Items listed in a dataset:
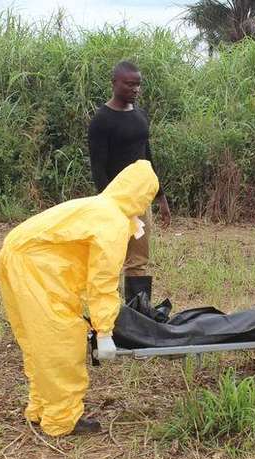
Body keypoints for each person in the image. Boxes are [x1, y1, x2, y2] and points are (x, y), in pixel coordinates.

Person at [0, 161, 159, 437]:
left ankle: (41, 407)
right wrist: (104, 331)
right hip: (38, 267)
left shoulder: (98, 206)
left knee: (38, 340)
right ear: (142, 197)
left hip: (15, 255)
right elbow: (102, 281)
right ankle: (62, 420)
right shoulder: (113, 221)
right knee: (61, 339)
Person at [88, 60, 171, 305]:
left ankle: (137, 315)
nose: (134, 89)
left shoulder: (140, 115)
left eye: (138, 85)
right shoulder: (101, 120)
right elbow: (98, 168)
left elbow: (148, 156)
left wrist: (161, 197)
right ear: (114, 83)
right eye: (128, 84)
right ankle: (108, 314)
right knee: (111, 258)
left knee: (138, 261)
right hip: (114, 203)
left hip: (140, 200)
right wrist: (107, 206)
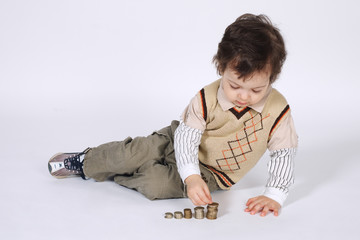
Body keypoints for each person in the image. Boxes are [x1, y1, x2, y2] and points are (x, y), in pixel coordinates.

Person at [48, 13, 298, 217]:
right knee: (132, 153)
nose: (244, 96)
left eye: (256, 89)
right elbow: (188, 138)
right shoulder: (206, 98)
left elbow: (283, 153)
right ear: (221, 68)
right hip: (175, 140)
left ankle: (118, 173)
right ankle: (87, 162)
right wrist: (190, 176)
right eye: (235, 86)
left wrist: (275, 194)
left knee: (156, 184)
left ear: (272, 78)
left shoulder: (278, 110)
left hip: (213, 173)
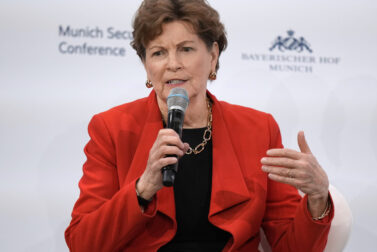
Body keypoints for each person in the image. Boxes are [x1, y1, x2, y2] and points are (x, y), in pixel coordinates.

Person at [65, 0, 334, 251]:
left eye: (186, 49)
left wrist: (317, 197)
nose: (173, 64)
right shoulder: (112, 129)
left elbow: (291, 246)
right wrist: (143, 188)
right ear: (146, 66)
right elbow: (82, 242)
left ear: (213, 56)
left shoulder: (258, 129)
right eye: (158, 52)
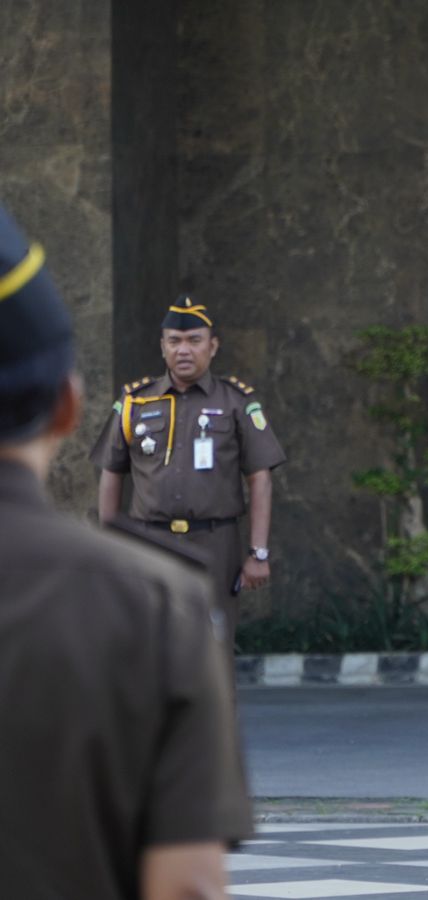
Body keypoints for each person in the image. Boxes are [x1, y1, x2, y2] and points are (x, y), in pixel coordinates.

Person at [0, 202, 253, 898]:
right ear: (67, 406)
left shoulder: (232, 404)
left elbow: (257, 474)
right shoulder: (151, 607)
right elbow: (187, 885)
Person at [90, 295, 287, 649]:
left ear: (212, 347)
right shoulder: (135, 402)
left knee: (212, 649)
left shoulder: (236, 402)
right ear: (163, 346)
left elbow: (260, 478)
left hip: (215, 543)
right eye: (175, 341)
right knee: (148, 648)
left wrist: (258, 553)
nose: (184, 350)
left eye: (194, 341)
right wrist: (109, 543)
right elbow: (111, 472)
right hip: (148, 542)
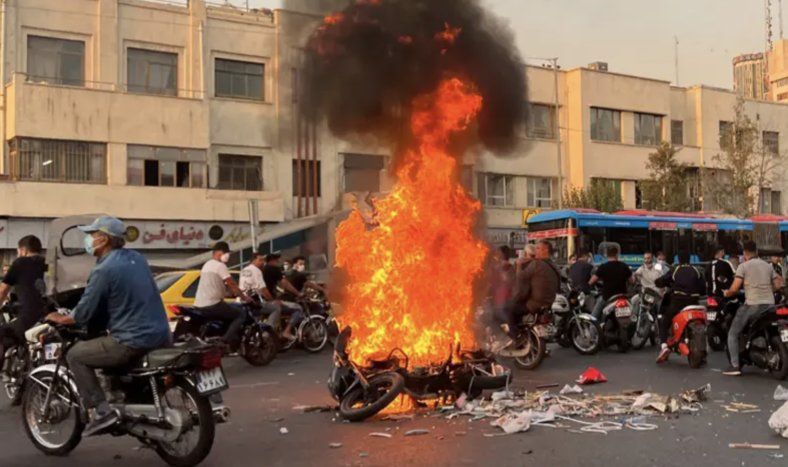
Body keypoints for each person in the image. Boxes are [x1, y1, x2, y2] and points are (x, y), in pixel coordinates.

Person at [45, 216, 171, 436]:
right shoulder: (137, 258)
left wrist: (61, 318)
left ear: (103, 240)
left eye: (92, 235)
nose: (89, 240)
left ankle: (102, 411)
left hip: (132, 339)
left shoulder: (104, 269)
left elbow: (83, 313)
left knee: (75, 355)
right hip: (161, 333)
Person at [722, 241, 784, 376]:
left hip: (753, 305)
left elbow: (734, 288)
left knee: (733, 333)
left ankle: (734, 365)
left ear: (745, 253)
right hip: (770, 304)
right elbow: (779, 284)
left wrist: (727, 293)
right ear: (756, 251)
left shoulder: (743, 266)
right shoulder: (767, 266)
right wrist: (769, 289)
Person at [194, 242, 249, 350]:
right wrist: (244, 297)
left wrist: (227, 292)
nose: (228, 255)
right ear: (218, 253)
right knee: (240, 314)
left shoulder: (207, 264)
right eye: (226, 253)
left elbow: (214, 284)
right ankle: (225, 340)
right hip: (212, 304)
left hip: (199, 304)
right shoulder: (220, 266)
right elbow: (231, 283)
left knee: (229, 308)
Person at [654, 250, 705, 363]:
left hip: (679, 301)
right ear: (689, 259)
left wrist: (658, 282)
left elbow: (662, 281)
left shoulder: (675, 269)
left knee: (664, 320)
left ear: (679, 260)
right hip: (694, 301)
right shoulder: (696, 270)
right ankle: (703, 354)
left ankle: (664, 347)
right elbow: (703, 289)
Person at [503, 240, 561, 339]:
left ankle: (515, 336)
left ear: (545, 250)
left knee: (507, 308)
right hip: (549, 303)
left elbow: (521, 277)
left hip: (535, 304)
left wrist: (519, 264)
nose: (536, 251)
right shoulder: (553, 265)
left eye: (538, 248)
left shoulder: (537, 264)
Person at [0, 236, 47, 354]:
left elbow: (2, 291)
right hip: (46, 314)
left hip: (28, 316)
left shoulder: (20, 262)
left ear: (23, 250)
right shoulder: (45, 263)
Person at [262, 254, 305, 341]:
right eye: (277, 260)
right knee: (298, 309)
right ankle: (287, 331)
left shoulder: (262, 269)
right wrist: (298, 293)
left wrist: (278, 293)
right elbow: (284, 283)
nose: (278, 262)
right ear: (272, 260)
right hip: (270, 301)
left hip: (260, 300)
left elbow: (272, 285)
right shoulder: (274, 269)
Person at [589, 245, 634, 320]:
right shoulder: (624, 266)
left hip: (607, 297)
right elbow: (632, 281)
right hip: (622, 296)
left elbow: (591, 281)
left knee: (593, 318)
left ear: (607, 255)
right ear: (617, 254)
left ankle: (592, 330)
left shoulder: (603, 267)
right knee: (633, 314)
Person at [239, 252, 282, 328]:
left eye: (263, 260)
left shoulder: (244, 270)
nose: (262, 262)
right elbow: (263, 289)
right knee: (276, 309)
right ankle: (268, 331)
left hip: (243, 301)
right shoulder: (256, 271)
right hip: (253, 302)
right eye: (260, 260)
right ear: (253, 260)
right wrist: (272, 300)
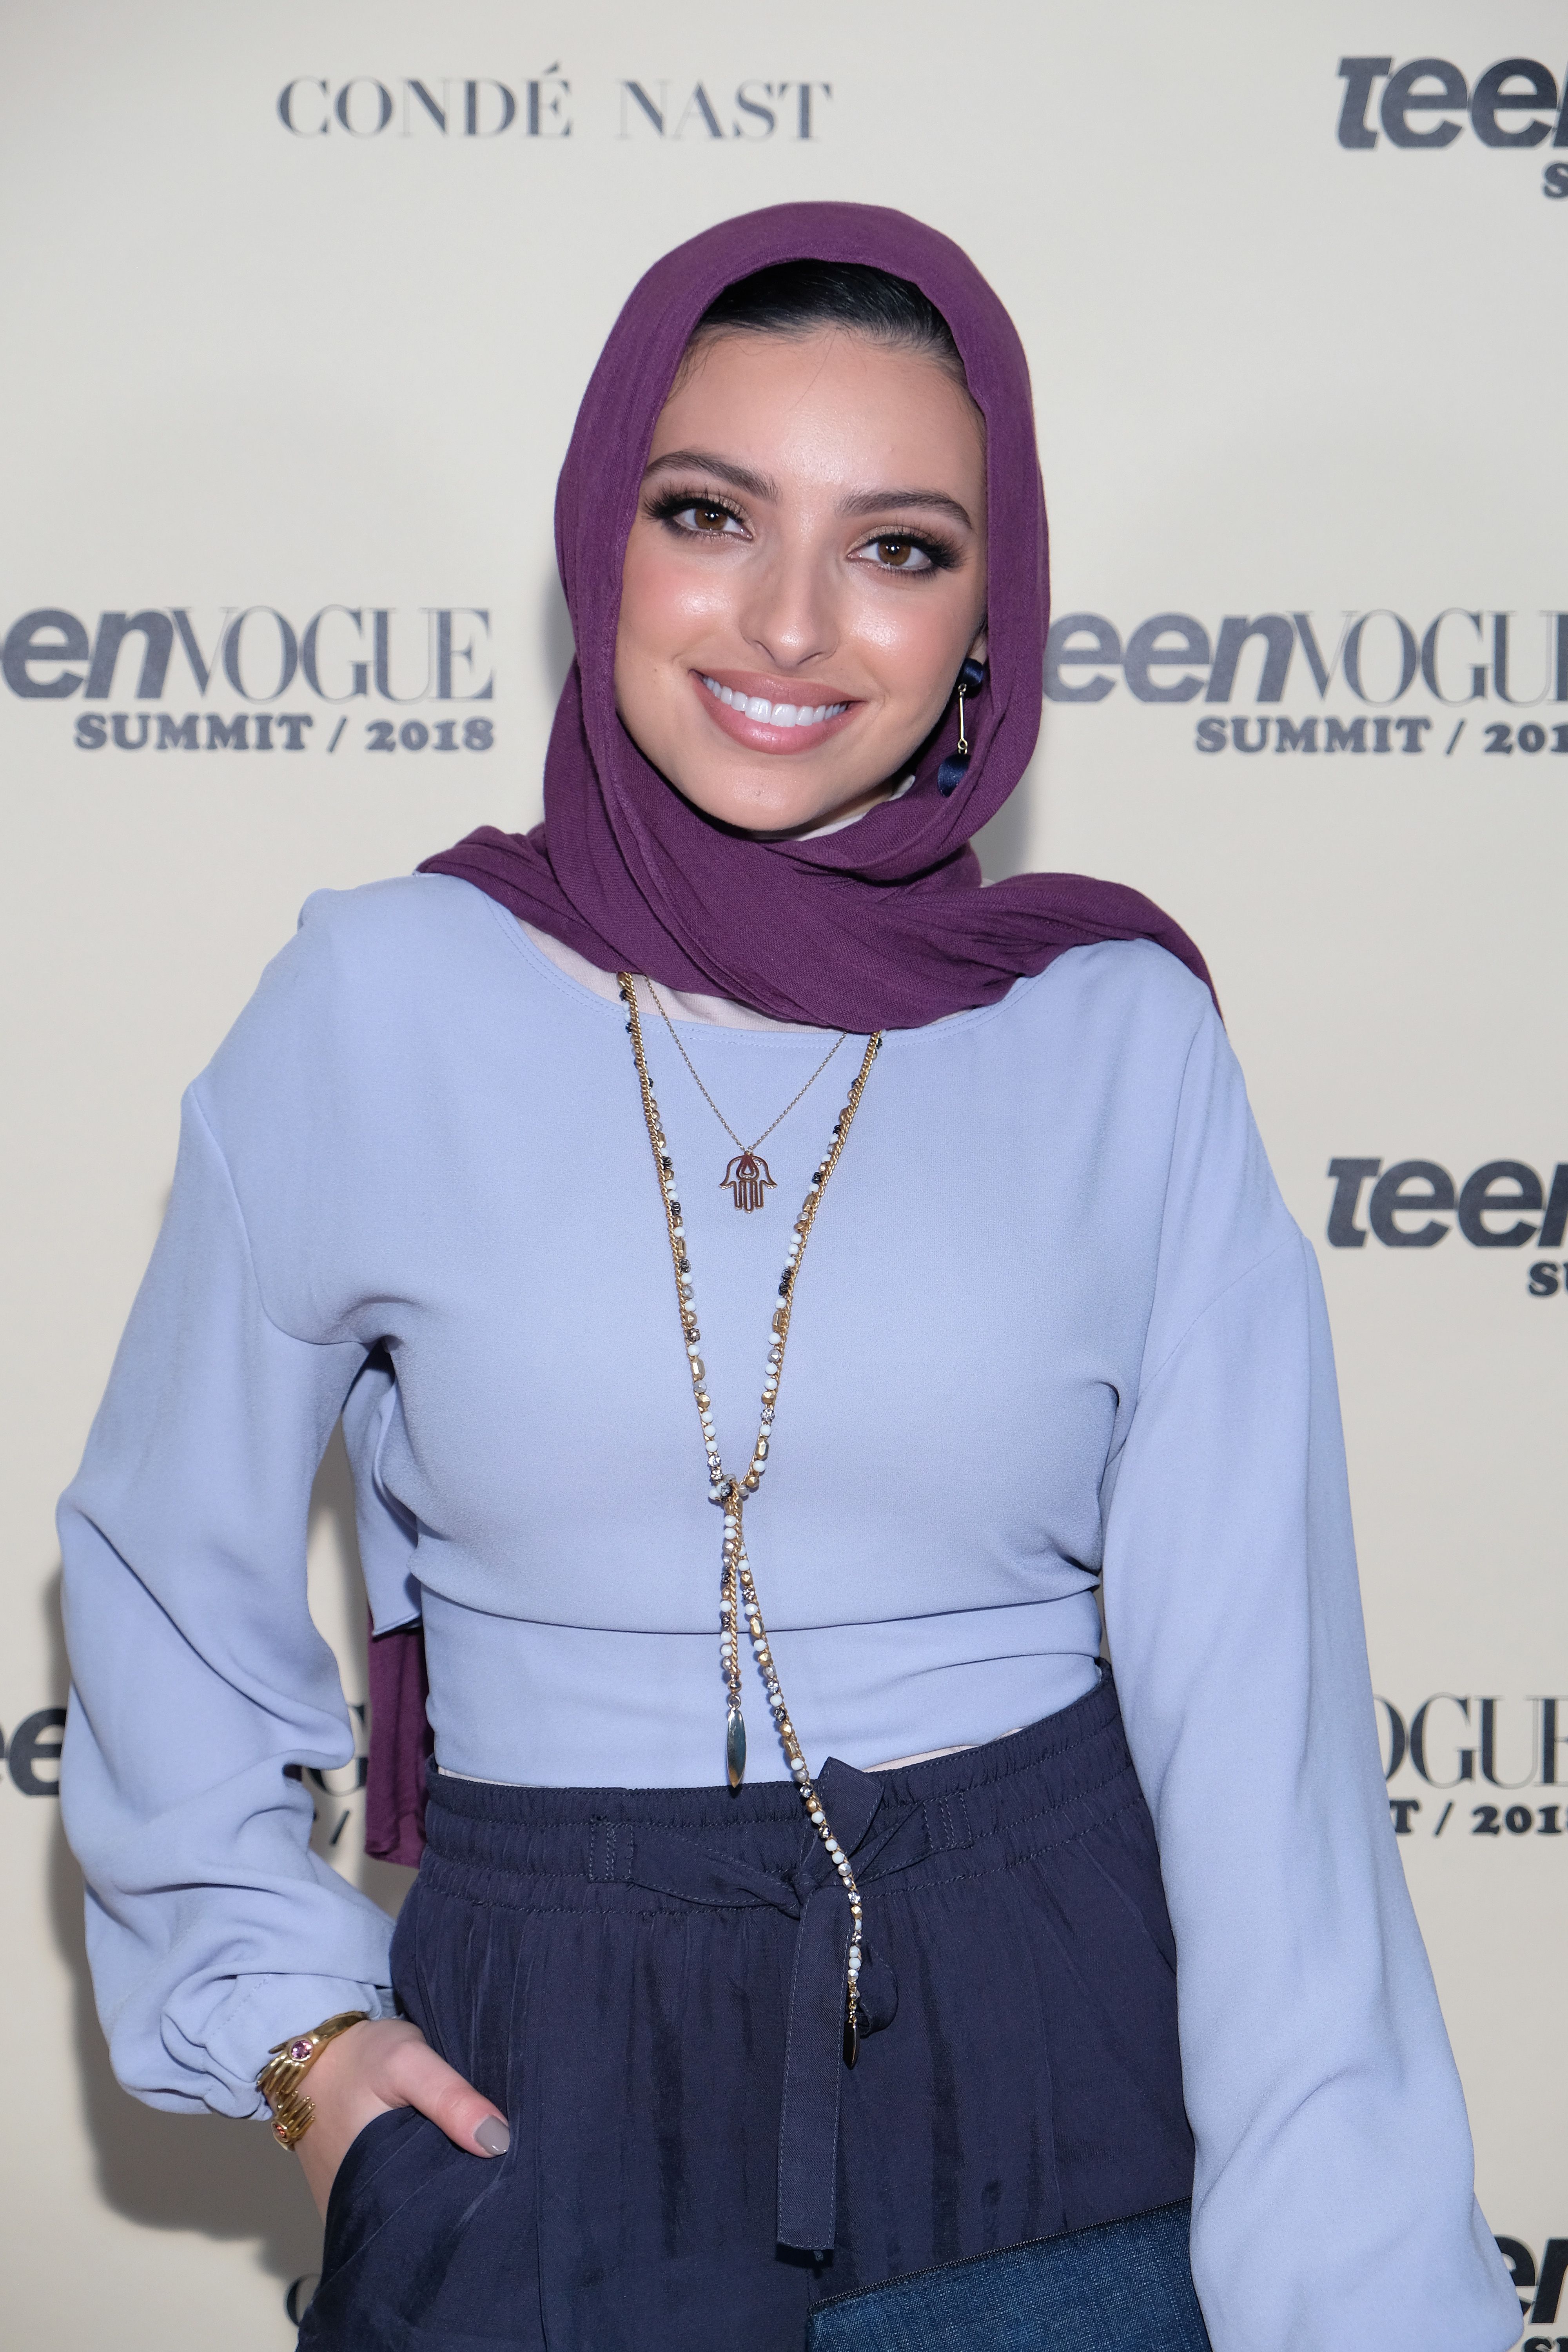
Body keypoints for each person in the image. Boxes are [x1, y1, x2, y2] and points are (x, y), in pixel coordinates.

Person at [57, 203, 1519, 2352]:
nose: (792, 620)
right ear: (604, 536)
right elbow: (160, 1571)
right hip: (534, 2065)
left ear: (988, 619)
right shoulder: (378, 1002)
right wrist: (296, 2040)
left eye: (898, 547)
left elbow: (1266, 1753)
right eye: (710, 514)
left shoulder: (1114, 1037)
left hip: (1054, 2043)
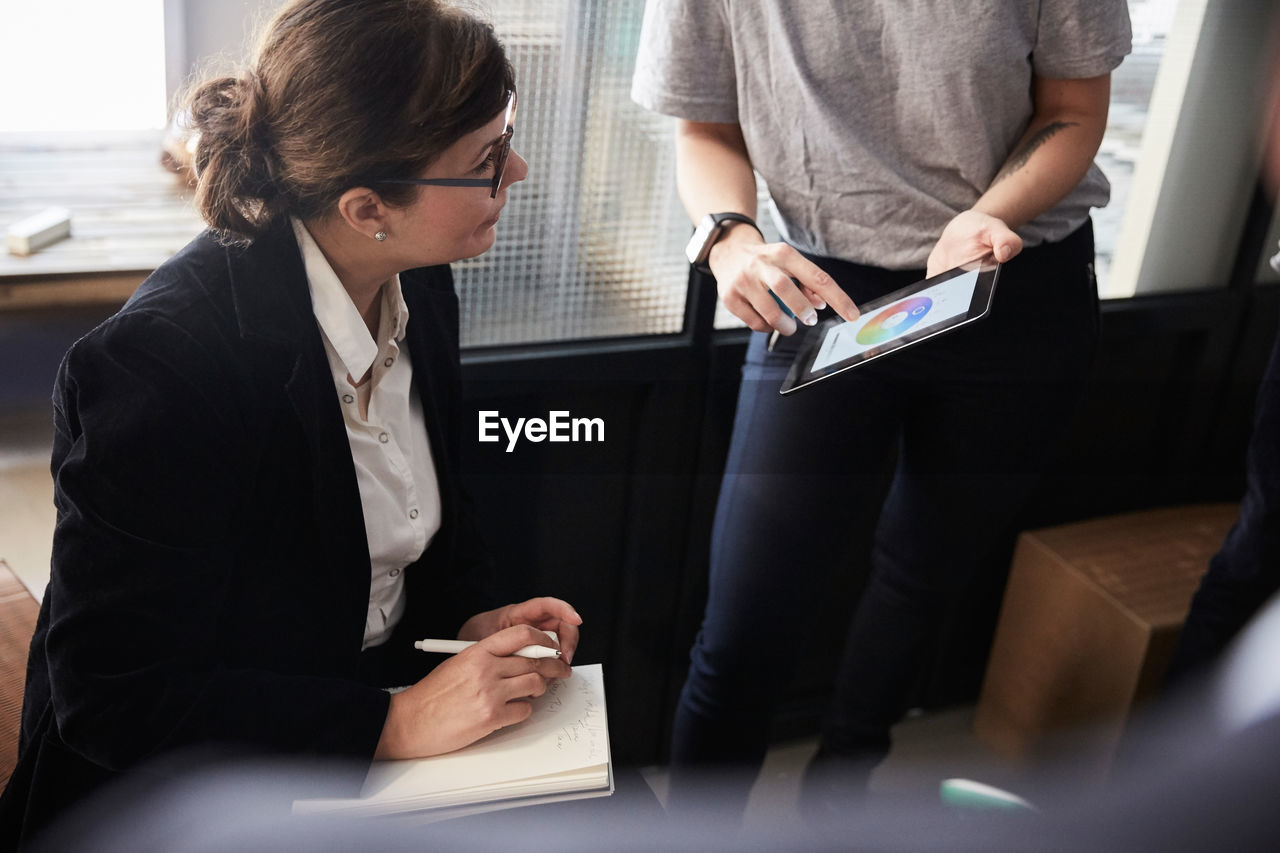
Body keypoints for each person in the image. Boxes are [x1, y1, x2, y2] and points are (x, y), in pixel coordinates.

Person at [0, 0, 584, 846]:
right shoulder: (159, 370)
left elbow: (427, 527)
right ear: (364, 207)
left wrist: (468, 621)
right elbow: (118, 701)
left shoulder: (416, 278)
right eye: (488, 159)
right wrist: (392, 724)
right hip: (182, 794)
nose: (519, 171)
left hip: (352, 718)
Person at [631, 0, 1131, 814]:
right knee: (744, 624)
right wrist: (729, 238)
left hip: (1008, 273)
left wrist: (989, 213)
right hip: (829, 290)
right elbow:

What the exercise asks.
Pictures are to be left out while the lines from the beginning of the records through the line with "right ear: (221, 68)" are copied word for word.

Exercise response.
Body keypoints for each person in the image. Boxes are [x1, y1, x2, y2] and points are (x, y), in pixel coordinates.

Person at [0, 161, 159, 437]:
left ankle: (41, 407)
right wrist: (104, 331)
right hip: (38, 267)
left shoulder: (98, 206)
left knee: (38, 340)
right ear: (142, 197)
left hip: (15, 255)
right elbow: (102, 281)
right ankle: (62, 420)
right shoulder: (113, 221)
right knee: (61, 339)
Person at [88, 60, 171, 305]:
left ankle: (137, 315)
nose: (134, 89)
left shoulder: (140, 115)
left eye: (138, 85)
right shoulder: (101, 120)
right elbow: (98, 168)
left elbow: (148, 156)
left wrist: (161, 197)
right ear: (114, 83)
right eye: (128, 84)
right ankle: (108, 314)
right knee: (111, 258)
left knee: (138, 261)
right hip: (114, 203)
left hip: (140, 200)
right wrist: (107, 206)
Body keypoints for each person in the image. Boxes are [x1, y1, x2, y2] and points are (x, y), in pixel coordinates.

Person at [48, 13, 298, 217]:
right knee: (132, 153)
nose: (244, 96)
left eye: (256, 89)
right elbow: (188, 138)
right shoulder: (206, 98)
left elbow: (283, 153)
right ear: (221, 68)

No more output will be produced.